• **Texte fourni**
• • •
Comme toujours chez Deville, le roman foisonne d'histoires, de rencontres et de voyages. On déambule, on rêve. On découvre les conflits impérialistes et coloniaux qui opposèrent la France et l'Angleterre, on croise Bougainville, Stevenson, Melville, puis Pierre Loti sur les traces de son frère Gustave, ou Victor Segalen. Mais la figure centrale c'est Gauguin, le peintre qui a fixé notre imaginaire de cette partie du monde, entre douceur lascive et sauvagerie. Des îles merveilleuses qui deviendront, vers le milieu du xxe siècle, le terrain privilégié d'essais nucléaires dont le plus sûr effet aura peut-être été de susciter un désir d'indépendance...
Erudit et captivant.
Pour cette rentrée littéraire, l’auteur, « … moins au fait de l’histoire politique du Fenua que de celle du Nicaragua ou de l’Angola par exemple » nous livre le récit de cette huitième étape autour du monde moins contrainte par les nombreux aller et retours datés dans le temps auxquels il nous a habitué à nous perdre un peu mais se concentre plutôt sur une calme chronologie des découvreurs de la Polynésie dans un style ‘sur les pas de’, avec un large éventail richement alimenté de courtes biographies de personnages ayant voyagé dans cette région tropicale.
C’est ainsi qu’on apprend beaucoup sur les souvenirs des navigateurs Louis-Antoine de Bougainville, en 1787 La Pérouse atteint les Samoa et mouille sans y rester au large de l’île de Tutuila, James Cook à Bora-Bora, Samuel Wallis ou encore Fletcher Christian et la révolte du Bounty, des explorateurs tel Thor Heyerdahl qui sut injecter cette envie de voyage et de découverte avec sa fameuse expédition du Kon-Tiki, des chercheurs et aventuriers tel Darwin qui collecte et observe coquillages, insectes et végétaux sur Moorea et l’île du lézard jaune, Stevenson et son ‘Ile aux trésors’, Marcel Schwob en 1901 aux Samoa devenues colonie allemande, mais aussi sur Pierre Loti et surtout son frère Gustave Viaud et ses calotypes, toutes premières photos de Tahiti.
Un large coup de pinceau colore le cœur du récit en brossant la vie de Paul Gauguin le sauvage, sa famille, son fils caché Emile célèbre clochard de Papeete, Pont Aven, ses ulcères et vahinés, sa relation avec Van Gogh, Vollard, l’ami Monfreid et ses tubes de couleurs.
• • •
• **Travail demandé**
Traduisez en anglais la phrase suivante de la critique ci-dessus : « Mais la figure centrale c'est Gauguin, le peintre qui a fixé notre imaginaire de cette partie du monde, entre douceur lascive et sauvagerie. »

Données de segmentation
• • •
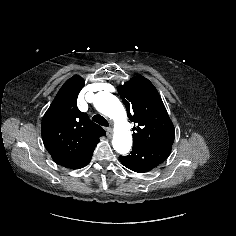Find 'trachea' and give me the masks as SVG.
I'll return each mask as SVG.
<instances>
[{"instance_id":"obj_1","label":"trachea","mask_w":236,"mask_h":236,"mask_svg":"<svg viewBox=\"0 0 236 236\" xmlns=\"http://www.w3.org/2000/svg\"><path fill=\"white\" fill-rule=\"evenodd\" d=\"M92 120H93L94 122L98 123V124L101 125V126H104V127L109 126L107 120H106L103 116H101V115H99V114L94 115L93 118H92Z\"/></svg>"}]
</instances>
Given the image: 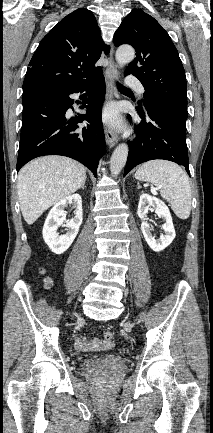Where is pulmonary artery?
Here are the masks:
<instances>
[{"label": "pulmonary artery", "mask_w": 213, "mask_h": 433, "mask_svg": "<svg viewBox=\"0 0 213 433\" xmlns=\"http://www.w3.org/2000/svg\"><path fill=\"white\" fill-rule=\"evenodd\" d=\"M125 82H126V84H127L128 86L135 88V89L138 91V93H139L140 95H143V94H144L145 90H144L143 85H142L141 82H140L137 78H135L134 76H132V75L128 76V77L126 78V81H125Z\"/></svg>", "instance_id": "e3ab8cb5"}]
</instances>
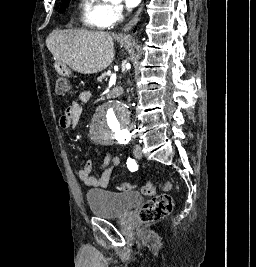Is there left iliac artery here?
Instances as JSON below:
<instances>
[{
    "instance_id": "1",
    "label": "left iliac artery",
    "mask_w": 256,
    "mask_h": 267,
    "mask_svg": "<svg viewBox=\"0 0 256 267\" xmlns=\"http://www.w3.org/2000/svg\"><path fill=\"white\" fill-rule=\"evenodd\" d=\"M119 143H120V144H124L123 141H120ZM127 167H128V169H129L130 171H131V170H136V169L138 168L137 163L135 162V160H134V159H131V158H128V159H127Z\"/></svg>"
}]
</instances>
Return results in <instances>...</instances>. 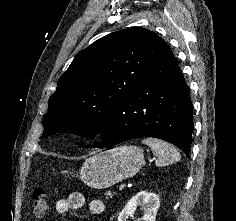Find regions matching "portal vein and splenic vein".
Masks as SVG:
<instances>
[{"mask_svg": "<svg viewBox=\"0 0 236 221\" xmlns=\"http://www.w3.org/2000/svg\"><path fill=\"white\" fill-rule=\"evenodd\" d=\"M125 187H126V183H122V184L119 186V191H122Z\"/></svg>", "mask_w": 236, "mask_h": 221, "instance_id": "portal-vein-and-splenic-vein-1", "label": "portal vein and splenic vein"}]
</instances>
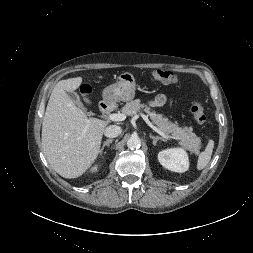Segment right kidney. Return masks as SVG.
<instances>
[{
	"instance_id": "right-kidney-1",
	"label": "right kidney",
	"mask_w": 253,
	"mask_h": 253,
	"mask_svg": "<svg viewBox=\"0 0 253 253\" xmlns=\"http://www.w3.org/2000/svg\"><path fill=\"white\" fill-rule=\"evenodd\" d=\"M91 171H92V172L97 171V166L93 167V168L91 169Z\"/></svg>"
}]
</instances>
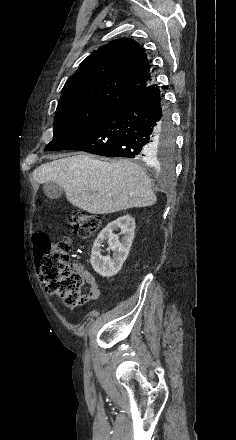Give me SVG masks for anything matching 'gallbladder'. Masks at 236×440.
Segmentation results:
<instances>
[{
  "instance_id": "obj_1",
  "label": "gallbladder",
  "mask_w": 236,
  "mask_h": 440,
  "mask_svg": "<svg viewBox=\"0 0 236 440\" xmlns=\"http://www.w3.org/2000/svg\"><path fill=\"white\" fill-rule=\"evenodd\" d=\"M43 191H44L45 195L52 200H55V199L62 197V195L64 193L63 188L60 185H58L57 183L52 182V181H49L44 184Z\"/></svg>"
}]
</instances>
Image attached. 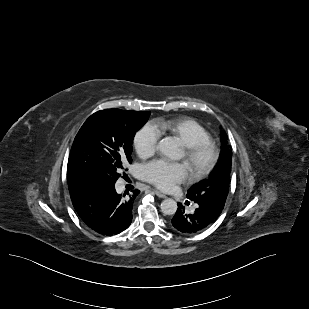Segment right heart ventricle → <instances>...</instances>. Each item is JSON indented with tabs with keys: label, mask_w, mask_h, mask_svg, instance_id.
<instances>
[{
	"label": "right heart ventricle",
	"mask_w": 309,
	"mask_h": 309,
	"mask_svg": "<svg viewBox=\"0 0 309 309\" xmlns=\"http://www.w3.org/2000/svg\"><path fill=\"white\" fill-rule=\"evenodd\" d=\"M157 125L162 130L178 137L185 146L211 140V135L205 127L192 118L161 120Z\"/></svg>",
	"instance_id": "right-heart-ventricle-1"
}]
</instances>
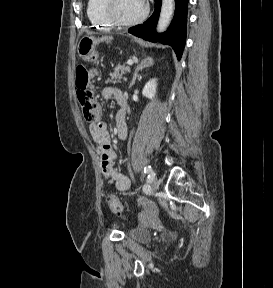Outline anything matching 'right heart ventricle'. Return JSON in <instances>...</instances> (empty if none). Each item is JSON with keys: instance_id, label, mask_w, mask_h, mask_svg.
• • •
• **Réponse complète**
But the central figure is Gauguin, the painter who fixed our imagined picture of this part of the world, between lascivious softness and savagery.